Our '72 GTO has had a rattle in the drivers door I haven't been able to track down. Everything in the is door is tight, no loose or stripped nuts, bolts, or screws and the window mechanism is in very good condition. The last thing I can think of are the door hinge pins. The door doesn't sag, rub on the sill, and closes great, but when we're driving the door rattles. Has anyone replaced the hinge pins on their GTO? There are several different brands out there and I was wondering if anyone can suggest a good one or if there is something happening that may be causing the rattle.

Thanks in advance for everyone's help
John


----------



## soberjoe (Nov 28, 2016)

It’s possible that the window felts are old and compressed, no longer cushioning the glass.

However all the way up, or in the closed position, I wouldn’t think that the glass would rattle.

Hmmmm . . .

Be sure to let us know what you find,

Joe


Sent from my iPhone using Tapatalk


----------



## BLK69JUDGE (Jun 10, 2010)

*what sober joe said*

window up... window down ...in the middle ... 
the rattle is still there ?? and its from in the door ... not lower fender
not power window wiring ..emergency brake cable slappin the floor


have you driven with the door panel off ?

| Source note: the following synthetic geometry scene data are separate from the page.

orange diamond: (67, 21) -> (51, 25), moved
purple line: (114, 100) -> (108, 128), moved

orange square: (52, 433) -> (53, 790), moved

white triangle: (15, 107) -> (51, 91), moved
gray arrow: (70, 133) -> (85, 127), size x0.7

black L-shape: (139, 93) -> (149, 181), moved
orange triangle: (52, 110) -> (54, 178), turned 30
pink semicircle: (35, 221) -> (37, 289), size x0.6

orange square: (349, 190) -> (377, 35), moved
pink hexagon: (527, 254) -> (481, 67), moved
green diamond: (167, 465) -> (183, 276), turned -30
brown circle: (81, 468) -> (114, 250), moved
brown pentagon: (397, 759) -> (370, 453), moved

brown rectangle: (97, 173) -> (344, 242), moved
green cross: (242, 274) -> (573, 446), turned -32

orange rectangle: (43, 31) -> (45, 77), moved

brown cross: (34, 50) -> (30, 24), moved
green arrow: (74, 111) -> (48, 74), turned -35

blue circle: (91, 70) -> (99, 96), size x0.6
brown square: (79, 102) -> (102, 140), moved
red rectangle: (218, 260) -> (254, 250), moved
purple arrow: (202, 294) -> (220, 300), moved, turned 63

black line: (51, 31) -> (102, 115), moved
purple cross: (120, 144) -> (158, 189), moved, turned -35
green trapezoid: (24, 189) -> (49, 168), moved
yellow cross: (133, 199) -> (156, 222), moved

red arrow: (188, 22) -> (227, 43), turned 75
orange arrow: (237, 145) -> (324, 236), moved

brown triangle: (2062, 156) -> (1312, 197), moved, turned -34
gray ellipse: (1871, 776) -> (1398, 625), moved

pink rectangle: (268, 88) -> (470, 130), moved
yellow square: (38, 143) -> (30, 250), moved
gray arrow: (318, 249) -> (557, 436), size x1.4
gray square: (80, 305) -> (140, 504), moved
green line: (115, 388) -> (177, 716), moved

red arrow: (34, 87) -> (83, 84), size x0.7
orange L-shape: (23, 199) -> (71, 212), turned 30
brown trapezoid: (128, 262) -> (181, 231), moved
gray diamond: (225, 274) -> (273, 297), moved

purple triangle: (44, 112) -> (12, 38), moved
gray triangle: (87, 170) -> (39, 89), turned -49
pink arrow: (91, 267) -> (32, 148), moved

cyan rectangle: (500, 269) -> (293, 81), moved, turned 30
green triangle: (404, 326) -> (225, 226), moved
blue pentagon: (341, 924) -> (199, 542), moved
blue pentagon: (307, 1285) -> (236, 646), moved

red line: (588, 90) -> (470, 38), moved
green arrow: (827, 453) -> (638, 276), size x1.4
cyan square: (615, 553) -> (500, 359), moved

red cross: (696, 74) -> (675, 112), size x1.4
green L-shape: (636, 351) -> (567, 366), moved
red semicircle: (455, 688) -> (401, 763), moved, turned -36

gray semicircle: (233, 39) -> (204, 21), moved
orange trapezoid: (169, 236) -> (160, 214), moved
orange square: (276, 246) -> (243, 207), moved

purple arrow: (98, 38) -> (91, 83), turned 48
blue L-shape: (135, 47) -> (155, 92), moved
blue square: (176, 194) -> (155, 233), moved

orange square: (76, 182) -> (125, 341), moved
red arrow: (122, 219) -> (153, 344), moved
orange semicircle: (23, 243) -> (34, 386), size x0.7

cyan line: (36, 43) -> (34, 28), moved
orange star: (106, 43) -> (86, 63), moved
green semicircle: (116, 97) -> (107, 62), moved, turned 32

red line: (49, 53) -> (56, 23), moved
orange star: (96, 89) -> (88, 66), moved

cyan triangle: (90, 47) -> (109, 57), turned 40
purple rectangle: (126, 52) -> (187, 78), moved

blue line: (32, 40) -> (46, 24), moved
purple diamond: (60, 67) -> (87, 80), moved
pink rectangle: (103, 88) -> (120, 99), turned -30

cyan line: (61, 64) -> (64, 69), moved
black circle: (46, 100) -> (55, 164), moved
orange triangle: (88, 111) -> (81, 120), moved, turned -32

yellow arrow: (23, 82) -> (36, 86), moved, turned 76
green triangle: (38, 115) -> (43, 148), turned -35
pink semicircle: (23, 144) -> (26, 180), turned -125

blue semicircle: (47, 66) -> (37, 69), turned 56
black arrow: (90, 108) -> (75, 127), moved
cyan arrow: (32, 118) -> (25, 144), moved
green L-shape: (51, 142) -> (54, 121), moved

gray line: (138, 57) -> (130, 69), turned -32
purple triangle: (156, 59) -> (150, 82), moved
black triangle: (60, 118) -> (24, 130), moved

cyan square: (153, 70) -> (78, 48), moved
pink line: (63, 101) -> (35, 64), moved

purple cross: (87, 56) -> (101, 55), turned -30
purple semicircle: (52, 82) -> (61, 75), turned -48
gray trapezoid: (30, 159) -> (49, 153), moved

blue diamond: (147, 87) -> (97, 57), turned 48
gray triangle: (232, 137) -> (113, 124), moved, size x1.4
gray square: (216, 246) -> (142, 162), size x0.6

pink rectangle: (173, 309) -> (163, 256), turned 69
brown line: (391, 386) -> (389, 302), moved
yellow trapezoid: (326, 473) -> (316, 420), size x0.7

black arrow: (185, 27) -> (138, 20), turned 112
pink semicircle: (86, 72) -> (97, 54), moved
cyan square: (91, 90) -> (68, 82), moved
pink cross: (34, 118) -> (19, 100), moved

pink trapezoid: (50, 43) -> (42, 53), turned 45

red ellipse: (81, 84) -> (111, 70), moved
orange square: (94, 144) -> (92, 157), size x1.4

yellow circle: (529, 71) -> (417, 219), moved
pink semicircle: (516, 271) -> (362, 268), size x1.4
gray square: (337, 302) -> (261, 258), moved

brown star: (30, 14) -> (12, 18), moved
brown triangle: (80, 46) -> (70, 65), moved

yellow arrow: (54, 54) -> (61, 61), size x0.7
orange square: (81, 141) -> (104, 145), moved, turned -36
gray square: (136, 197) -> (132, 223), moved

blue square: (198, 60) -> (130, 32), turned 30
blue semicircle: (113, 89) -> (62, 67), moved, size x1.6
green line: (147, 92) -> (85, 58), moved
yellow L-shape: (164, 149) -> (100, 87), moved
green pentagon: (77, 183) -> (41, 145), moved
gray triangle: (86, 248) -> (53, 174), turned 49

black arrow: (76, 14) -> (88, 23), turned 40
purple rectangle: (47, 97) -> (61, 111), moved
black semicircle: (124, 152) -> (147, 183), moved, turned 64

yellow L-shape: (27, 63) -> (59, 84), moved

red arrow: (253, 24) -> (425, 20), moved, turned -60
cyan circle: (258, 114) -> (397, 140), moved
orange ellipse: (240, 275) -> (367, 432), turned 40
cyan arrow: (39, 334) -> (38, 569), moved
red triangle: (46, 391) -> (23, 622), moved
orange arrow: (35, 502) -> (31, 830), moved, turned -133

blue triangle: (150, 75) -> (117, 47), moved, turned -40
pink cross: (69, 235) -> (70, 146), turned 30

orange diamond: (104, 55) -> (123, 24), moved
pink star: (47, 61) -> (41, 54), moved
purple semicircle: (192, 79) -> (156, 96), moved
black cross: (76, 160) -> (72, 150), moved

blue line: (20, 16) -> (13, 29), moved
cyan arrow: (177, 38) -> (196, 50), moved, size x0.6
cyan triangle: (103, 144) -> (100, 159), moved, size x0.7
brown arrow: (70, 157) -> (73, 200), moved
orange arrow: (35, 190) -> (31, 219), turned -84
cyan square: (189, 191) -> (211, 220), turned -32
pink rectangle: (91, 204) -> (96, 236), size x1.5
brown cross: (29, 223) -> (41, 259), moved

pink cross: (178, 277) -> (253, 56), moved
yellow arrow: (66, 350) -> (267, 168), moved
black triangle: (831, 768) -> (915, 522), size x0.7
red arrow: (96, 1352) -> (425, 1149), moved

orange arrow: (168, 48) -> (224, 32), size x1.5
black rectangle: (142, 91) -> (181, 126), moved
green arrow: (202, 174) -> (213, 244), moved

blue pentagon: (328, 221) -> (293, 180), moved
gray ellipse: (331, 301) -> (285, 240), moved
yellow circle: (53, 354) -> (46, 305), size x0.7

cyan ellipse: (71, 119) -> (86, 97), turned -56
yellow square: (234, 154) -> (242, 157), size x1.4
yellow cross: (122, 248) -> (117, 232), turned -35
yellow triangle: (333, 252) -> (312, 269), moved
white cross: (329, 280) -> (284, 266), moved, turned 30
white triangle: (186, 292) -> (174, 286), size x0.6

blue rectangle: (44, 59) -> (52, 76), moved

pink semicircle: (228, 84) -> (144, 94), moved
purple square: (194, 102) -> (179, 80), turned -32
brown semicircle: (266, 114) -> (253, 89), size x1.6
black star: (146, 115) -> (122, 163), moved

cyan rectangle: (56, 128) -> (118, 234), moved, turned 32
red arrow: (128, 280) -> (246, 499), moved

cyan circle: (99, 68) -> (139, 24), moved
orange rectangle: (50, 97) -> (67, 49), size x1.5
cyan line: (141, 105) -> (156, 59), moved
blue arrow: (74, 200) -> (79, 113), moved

its probably your inside adjustable mirror cable not clippedback in the bendable finger
jumpin around

scott t


----------



## johny (Apr 11, 2017)

Hi BLK69JUDGE,
Yup. The window doesn't make a sound regardless of where I have it. The mirror cable is not rubbing on anything in the door. Last summer I was able to stop the rattle by taping a small piece of 1/8" thick rubber to the door where the A-pillar meets the door jamb. I've tried to lift the door when it's open and it doesn't budge. I will check the emergency brake cable. Thanks


----------